We lock ourselves in when we lock our doors to lock other people out some guy told me once. When we were kids doors were left unlocked during daytime hours. I do not think we left keys in the cars though.

This reminded me of something I forgot from before I went homeless. I was doing an experiment by leaving my door unlocked when I went to the corner store. I was paranoid about my neighbors in that building. So it was a test and no one every walked in and stole.

It also reminded me of the time I left the keys in the ignition. I came out of the store with groceries and said: great. No problem, tho'. I had left the driver's side window open and just reached in and unlocked the door.

Perfect theft opportunity for someone. Glad you got the car back.

anonymous said...

At least the thief was smart enough to lock the car. LOL.

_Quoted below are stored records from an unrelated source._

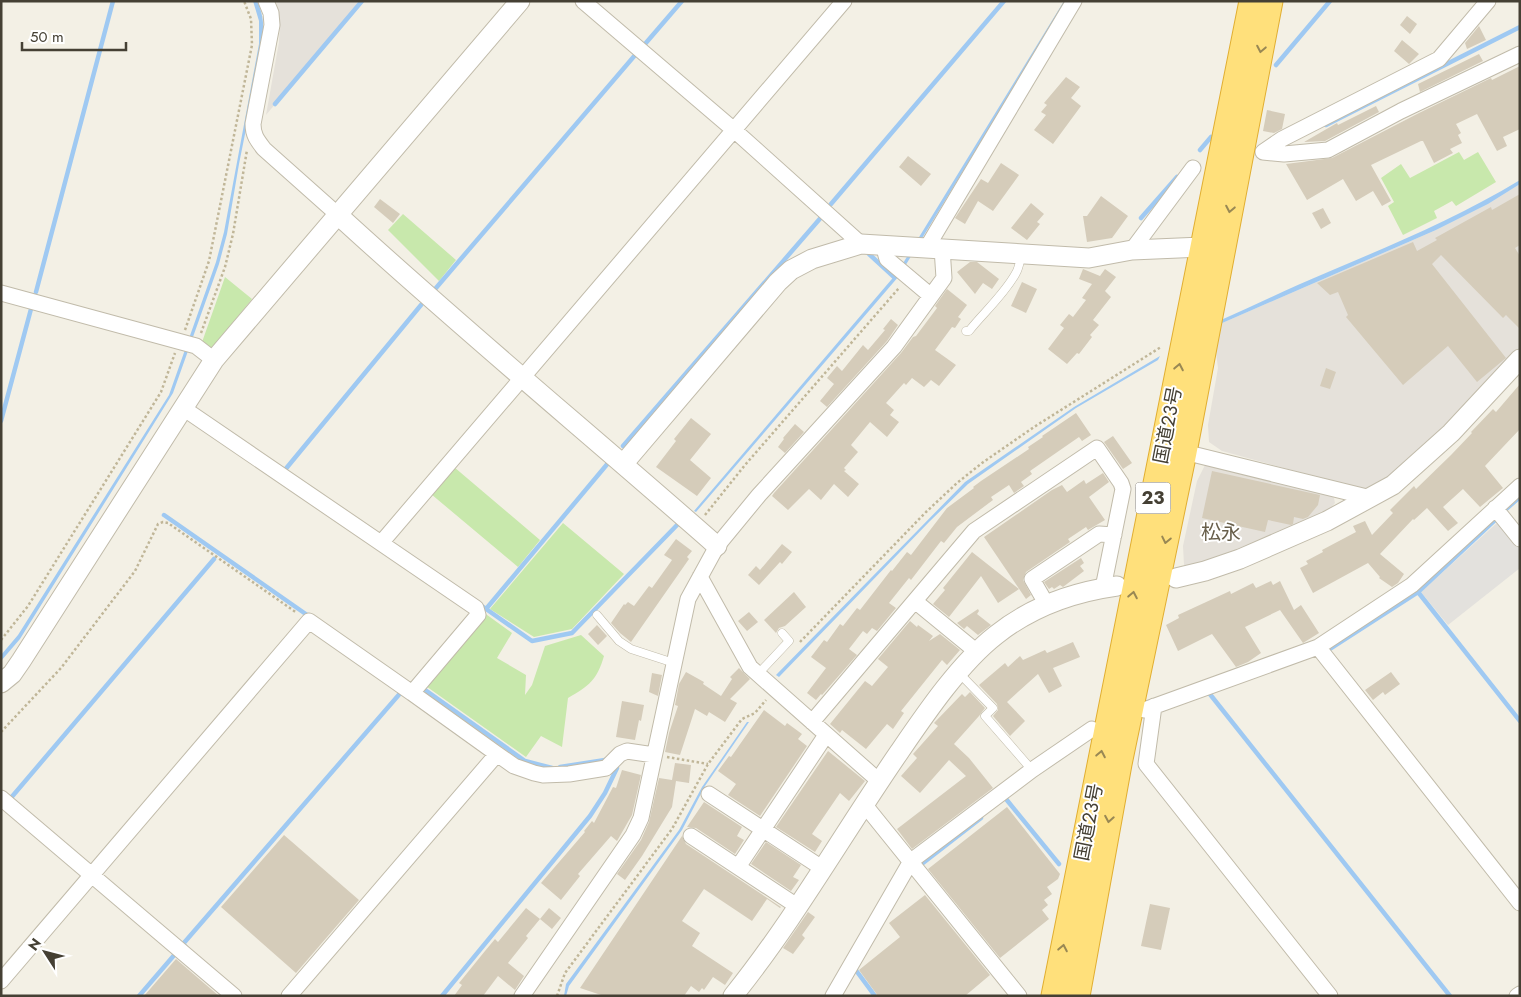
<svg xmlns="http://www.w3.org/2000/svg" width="1521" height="997" viewBox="0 0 1521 997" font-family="Jost,'Noto Sans JP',sans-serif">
	<rect width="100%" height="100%" fill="#f3f0e5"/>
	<path fill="#e5e1da" d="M276 1H362L266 115 279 42 280 24Z
		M1520 184V352L1409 466 1364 490 1222 451 1209 442 1208 425 1218 368 1215 345 1220 324 1436 230 1488 204Z
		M1205 465H1217L1327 493 1334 498 1335 503 1329 510 1270 539 1218 558 1190 566 1184 565 1183 546 1197 481Z"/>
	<path fill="#c8e8ac" d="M1459 152 1464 160 1478 152 1496 182 1456 206 1452 201 1434 211 1437 218 1403 235 1388 206 1394 202 1381 178 1401 164 1410 178Z
		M403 214 456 260 439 281 388 230Z
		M225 277 252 299 211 350 201 345Z
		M454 467 540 540 518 567 431 494Z
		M563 523 624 574 572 629 534 637 490 609Z
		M483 612 512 633 497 658 526 675 525 695 532 685 545 646 581 635 604 656C597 680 589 686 568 698L562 747 541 736 526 757 423 684Z"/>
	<path fill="#e3e1dd" d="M1498 522 1520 548V568L1448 625 1421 592Z"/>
	<path fill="#9fc9f2" d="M253 1H257C264 15 264 29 263 44L239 164 227 234 219 264 173 393 20 639 1 661V655L18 635 169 395 216 262 224 232 259 44V21Z
		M1064 1H1067L899 276 696 512 694 511 897 273Z
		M1520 180V184L1488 204 1436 230 1220 324 1221 320C1257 304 1292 287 1328 272 1394 244 1459 217 1520 180Z
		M1160 356 1158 360 1076 408 968 484 929 522 779 677 776 675 965 482 1074 407Z
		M747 722H749L705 786 682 830 569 986 566 996H564L566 984 679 830 702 787Z"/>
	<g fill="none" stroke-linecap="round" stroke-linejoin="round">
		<path stroke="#9fc9f2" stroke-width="4.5" d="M645 44 682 1
			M1276 65 1330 1
			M275 104 362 1
			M1326 125 1520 27
			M1200 150 1211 137
			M831 204 1004 1
			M1141 218 1177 177
			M869 254 894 277
			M436 288 636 54
			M36 292 113 1
			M1 421 31 309
			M623 446 824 214
			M284 471 421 305
			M1505 510 1520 497
			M164 515 310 617
			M1418 592 1520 721
			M479 604 532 641 572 633 679 523
			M486 609 609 462
			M1328 650 1418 592 1495 520
			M421 687 525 761 552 768
			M1209 693 1450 996
			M560 767 605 760
			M10 799 214 559
			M1006 799 1059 864
			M923 863 981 818
			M185 946 183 944 403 690
			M855 969 875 996
			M139 996 176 953
			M442 996 590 816 605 793 617 768 615 765"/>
	</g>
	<path fill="#d5ccba" d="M1407 16 1417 24 1410 34 1400 25Z
		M1479 26 1486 40 1467 49 1465 43Z
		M1402 40 1419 54 1409 64 1394 51Z
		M1479 54 1483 61 1420 92 1418 84Z
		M1520 66V129L1503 137 1507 146 1497 151 1477 114 1456 124 1461 133 1458 135 1462 143 1450 149 1453 153 1434 163 1423 141H1421L1371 165 1391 201 1382 206 1373 191 1356 201 1343 179 1307 200 1286 164 1332 158 1419 113 1491 78 1492 80Z
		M1066 77 1080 87 1071 98 1081 106 1053 144 1034 130 1046 115 1041 112 1047 105 1044 103Z
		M1376 106 1379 112 1325 141 1304 142 1337 123 1338 125Z
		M1267 110 1285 114 1282 129 1274 133 1263 131Z
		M908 156 931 174 921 186 899 167Z
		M1001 163 1019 175 993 211 978 201 965 224 955 218 981 179 988 183Z
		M1520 194V245L1515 248 1520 256V329L1506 315 1503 318 1441 255 1432 264 1506 358 1477 382 1448 346 1403 385 1346 317 1348 315 1338 292 1330 295 1317 283 1413 242 1417 251 1437 240 1435 238 1491 207 1492 210Z
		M1101 196 1128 216 1112 238 1087 242 1083 216H1087Z
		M380 199 400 214 393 223 374 207Z
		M1031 203 1044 214 1037 222 1040 224 1027 240 1011 228Z
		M1323 208 1331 223 1321 229 1312 213Z
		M970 262H977L999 279 992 289 983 283 975 294 957 272Z
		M1083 269 1100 276 1105 269 1116 277 1105 291 1111 297 1093 320 1099 325 1090 335 1092 337 1079 354 1077 353 1067 364 1048 349 1064 328 1060 325 1069 314 1073 317 1086 300 1082 298 1092 284 1079 279Z
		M1022 282 1037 289 1026 313 1011 306Z
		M947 289 967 305 958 317 961 319 955 328 952 327 935 350 956 365 939 386 931 380 924 387 912 378 906 385 904 383 886 403 894 410 890 415 899 422 887 437 870 422 851 445 858 452 844 468 846 470 844 471 859 484 848 497 834 484 821 500 809 489 788 510 772 496 774 493 901 353 913 337 916 336 937 308 935 306Z
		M891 319 898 325 887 341 827 407 820 401 834 384 827 378 837 366 842 371 863 345 868 350 885 330 883 329Z
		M1326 368 1336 372 1330 389 1320 386Z
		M1520 384V429L1485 466 1503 488 1480 507 1463 489 1443 507 1458 523 1448 531 1427 508 1414 520 1413 519 1380 554 1404 574 1398 583 1392 587 1379 578 1380 577 1368 563 1313 593 1300 568 1308 564 1306 561 1323 552 1322 550 1356 532 1353 526 1365 521 1372 535 1393 513 1390 510 1414 486 1416 489 1451 455 1472 433 1471 432 1493 409 1496 412Z
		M1076 413 1091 435 1082 441 1079 437 1030 471 1032 474 1021 482 1024 486 1014 493 1009 485 991 497 993 500 957 527 944 543 941 541 911 580 909 578 889 603 896 608 877 631 872 628 867 634 863 631 849 649 857 655 822 695 821 694 816 700 807 693 826 668 811 657 824 640 827 642 840 624 843 626 857 608 860 610 891 570 892 571 907 552 911 555 947 508 974 488 973 487 981 481 1029 449 1028 447 1043 437 1042 436Z
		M691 418 711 434 690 460 711 478 697 496 656 467 676 441 674 439Z
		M795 424 804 432 785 453 778 447 784 439 783 438Z
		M1113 436 1132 463 1123 469 1104 442Z
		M1212 471 1320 495 1318 505 1308 517 1303 519 1294 517 1293 524 1291 525 1268 520 1265 532 1202 518Z
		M1103 473 1109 482 1089 497 1105 520 1088 530 1086 527 1068 539 1070 542 1026 572 1023 580 1031 595 1026 599 984 537 1052 490 1062 485 1067 492 1084 480 1086 484Z
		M676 539 692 551 687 557 689 559 631 642 620 633 611 623 624 604 625 605 628 602 634 606 649 586 652 588 672 560 664 555Z
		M782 544 792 552 782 564 780 562 759 585 748 575 756 566 760 570Z
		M972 552 1019 589 998 603 981 576 949 617 933 604 945 590 943 588Z
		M1081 558 1084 563 1080 566 1084 571 1063 587 1060 585 1054 589 1052 587 1049 589 1044 582Z
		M1271 581 1273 585 1280 581 1294 610 1301 605 1319 633 1303 643 1280 610 1245 627 1261 653 1248 662 1236 667 1212 634 1178 651 1166 625 1179 618 1178 615 1230 591 1231 594 1253 583 1256 588Z
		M794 592 806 607 785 626 779 628 776 633 764 620Z
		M978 609 979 611 977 614 991 625 978 635 967 626 964 629 957 623Z
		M749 612 758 622 747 631 738 621Z
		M910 621 917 627 918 625 933 636 929 641 940 634 960 650 947 665 942 660 901 711 904 713 893 729 887 724 866 749 842 730 840 733 830 724 865 681 872 686 888 667 878 659Z
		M597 625 607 636 598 645 588 634Z
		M1073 642 1080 657 1053 668 1062 686 1049 693 1038 674 1007 702 1025 721 1010 736 993 716 998 710 997 704 979 685 1005 663 1008 667 1020 656 1023 660 1045 650 1047 653Z
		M739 668 750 679 730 699 737 703 725 722 709 712 707 716 695 709 680 755 665 752 669 733 678 706 675 705 679 684 686 672 704 682 703 684 721 696 732 679 730 677Z
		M1391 672 1400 684 1385 695 1383 692 1373 700 1365 690Z
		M652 673 662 675 658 696 649 692Z
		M970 692 985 708 979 716 954 744 969 758 993 788 912 849 897 829 966 776 949 760 920 793 901 776 917 758 913 754 938 726 934 723 962 694 965 697Z
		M622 701 644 705 641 721 639 720 635 740 616 737Z
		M764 710 785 726 787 723 802 734 798 739 807 746 760 816 728 795 736 784 718 771 729 756 731 757Z
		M828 751 865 781 849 801 840 793 812 834 822 841 815 852 776 827Z
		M675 763 691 765 689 783 676 781 672 807 642 856 625 880 617 874 641 840 649 822 659 778 672 780Z
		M622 770 641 775 632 815 617 841 611 836 578 874 580 876 561 900 541 883 585 832 584 831 592 821 594 823 613 787 616 788Z
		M704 802 742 827 737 836 744 840 735 854 696 828 687 827Z
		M1007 807 1060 874 1058 879 1047 887 1052 894 1044 900 1048 905 1042 910 1049 919 1000 958 928 869Z
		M284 835 359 900 296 973 221 907Z
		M682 836 686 844 781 907 780 908 767 899 752 921 704 889 682 921 700 933 692 946 733 973 725 985 713 977 704 990 702 988 699 992 691 986 684 996H604L580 988Z
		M766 842 801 865 793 877 799 880 791 891 751 864Z
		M925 895 990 975 965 996H878L859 970 900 937 889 923Z
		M1150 904 1170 908 1161 950 1141 946Z
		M526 908 540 919 526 936 528 938 508 963 524 976 515 990 498 976 483 996H454L462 985 459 983 485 951 495 939 498 942Z
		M549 908 561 918 552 929 540 919Z
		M808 912 815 917 802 935 805 938 793 954 783 948Z
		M176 959 219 996H144Z"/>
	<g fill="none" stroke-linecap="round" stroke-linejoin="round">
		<g stroke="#c1bbaa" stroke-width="9">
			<path id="service" d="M966 331H969C984 312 1004 295 1016 273 1019 268 1020 260 1022 254
				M597 615 619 641 631 649 674 663
				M959 673 993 708 985 716 1032 770
				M758 674 789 641 782 633"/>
		</g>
		<g stroke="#c1bbaa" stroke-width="17">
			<path id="minor" d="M266 1 271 13 272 25 253 124C253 135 257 140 264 149L337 214
				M583 1 734 130 861 244
				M1263 152 1284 154 1328 150 1401 111 1520 54
				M1263 152 1282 139 1439 59 1488 1
				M883 245 887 259 931 296
				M926 249 1074 1
				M1132 250 1193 168
				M1 293 196 346 214 360
				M1184 452 1371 498
				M1495 508 1520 539
				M381 543 844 1
				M700 577 750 667 879 781
				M916 602 977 652
				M1047 605 1032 579 1099 534 1114 535
				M1318 647 1520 903
				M412 693 497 754 514 766 534 773 543 775 569 774 606 768 620 754 627 751 654 755
				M1154 706 1146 764 1330 996
				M1144 710 1318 647 1412 585 1520 486
				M812 722 974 531 1097 448 1121 483 1123 489 1103 588
				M709 794 822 868
				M1 798 234 996
				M864 804 1019 996
				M691 836 797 906
				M738 867 826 735
				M1 981 309 621 412 693 478 615 476 608 183 408
				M289 996 497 754
				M522 996 633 835 641 818 688 599 717 546 759 495 894 347 944 278 942 248
				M833 996 911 861 1032 770 1092 729
				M1517 996 1520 994"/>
		</g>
		<g stroke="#c1bbaa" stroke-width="21">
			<path id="tertiary" d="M337 214C461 328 591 435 717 546
				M624 463 778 282 791 270 812 259 861 244 1089 258 1132 250 1202 247
				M1176 578 1205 571 1240 559 1327 521 1393 485 1451 433 1520 359
				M1 683 12 674 21 661 214 360 520 1
				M733 996C795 919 844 832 900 751 926 713 960 663 996 635 1031 607 1074 592 1117 586"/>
		</g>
		<g stroke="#e1ae31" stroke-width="27">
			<path id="trunk" d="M1054 996 1252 1
				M1077 996 1119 764 1184 452 1270 1"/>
		</g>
		<path stroke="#c0b698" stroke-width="2.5" stroke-dasharray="2.5 2.5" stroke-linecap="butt" d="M185 330 209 261 252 45 251 19 244 1
			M201 333 225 267 233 234 247 150
			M705 515 745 465 899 288
			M1 640 28 606 161 392 175 353
			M800 642 926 512 957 483 982 463 1034 427 1161 347
			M1 732 61 668 135 571 158 524 163 522 168 523 297 613
			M667 757 708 764
			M557 996 565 973 672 829 708 764 742 719 755 713 766 700"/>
		<use href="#service" stroke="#fff" stroke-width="8"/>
		<use href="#minor" stroke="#fff" stroke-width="15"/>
		<use href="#tertiary" stroke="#fff" stroke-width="19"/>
		<use href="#trunk" stroke="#ffe07b" stroke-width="25"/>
	</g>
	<defs><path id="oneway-chevron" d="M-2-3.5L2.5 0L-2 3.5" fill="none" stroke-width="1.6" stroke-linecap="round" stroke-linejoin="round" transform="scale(1.25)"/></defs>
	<g stroke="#998854">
		<use href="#oneway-chevron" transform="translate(1261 49) rotate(101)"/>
		<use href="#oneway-chevron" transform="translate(1230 209) rotate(101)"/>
		<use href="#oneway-chevron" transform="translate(1179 367) rotate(-79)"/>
		<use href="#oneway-chevron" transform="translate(1166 540) rotate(102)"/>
		<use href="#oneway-chevron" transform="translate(1133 595) rotate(-79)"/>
		<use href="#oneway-chevron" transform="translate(1101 754) rotate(-79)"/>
		<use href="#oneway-chevron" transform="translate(1109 819) rotate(100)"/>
		<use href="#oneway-chevron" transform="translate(1063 948) rotate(-79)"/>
	</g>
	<g text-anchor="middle" stroke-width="4" stroke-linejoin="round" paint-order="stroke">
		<rect fill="#fff" stroke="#7d7971" stroke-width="1" x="1135.5" y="482.5" width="35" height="31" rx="4"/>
		<g font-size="18" font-weight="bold" fill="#454034">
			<text x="1153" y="504">23</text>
		</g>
		<g font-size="19" fill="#454034" stroke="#fff">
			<text transform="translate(1167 425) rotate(-79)" y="7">国道23号</text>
			<text transform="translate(1088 822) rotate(-79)" y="7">国道23号</text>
		</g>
		<g font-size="20" fill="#685f4b" stroke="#fff">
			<text x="1221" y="539">松永</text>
		</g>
	</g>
	<rect width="1521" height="997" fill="none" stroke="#454034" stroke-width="5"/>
	<g transform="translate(45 952) rotate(306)" stroke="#ffffff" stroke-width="4" paint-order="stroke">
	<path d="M0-4L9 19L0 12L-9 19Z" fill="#454034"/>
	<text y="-8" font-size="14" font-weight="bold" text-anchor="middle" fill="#454034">N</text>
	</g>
	<path d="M22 42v8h104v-8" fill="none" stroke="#454034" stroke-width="2.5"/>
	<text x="30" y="42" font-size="15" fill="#454034" stroke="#ffffff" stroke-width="4" paint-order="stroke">50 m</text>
</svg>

Are the cops watching the car to make sure the thief doesn't come back and move it? ... remember the thief still has the key to your car.

justLacey said...

Ssadly you are so right. Several years ago I came home from work to find my front door kicked in and my home ransacked. I actually lived in a condo with people around all day and walking by so this happened in the middle of the day. You think anyone called the police? It was scary as I lived alone with my daughter who was maybe 7 or 8 at the time. Since that time I have also been a victim of someone stealing my debit card info and using it. Found out on my birthday that year. How nice. I hope you never have to go through anything like this again. It is so disheartening.

Cheryl said...

Having never lived in a small town, I grew up differently. I've always lived in the suburbs, where we grew up with locked doors, and that's what's normal to me. I'm sorry that you have experienced this harsher reality of life. There's bad people everywhere, in good and bad neighborhoods. Most people don't get robbed. I'm so sorry it happened to you.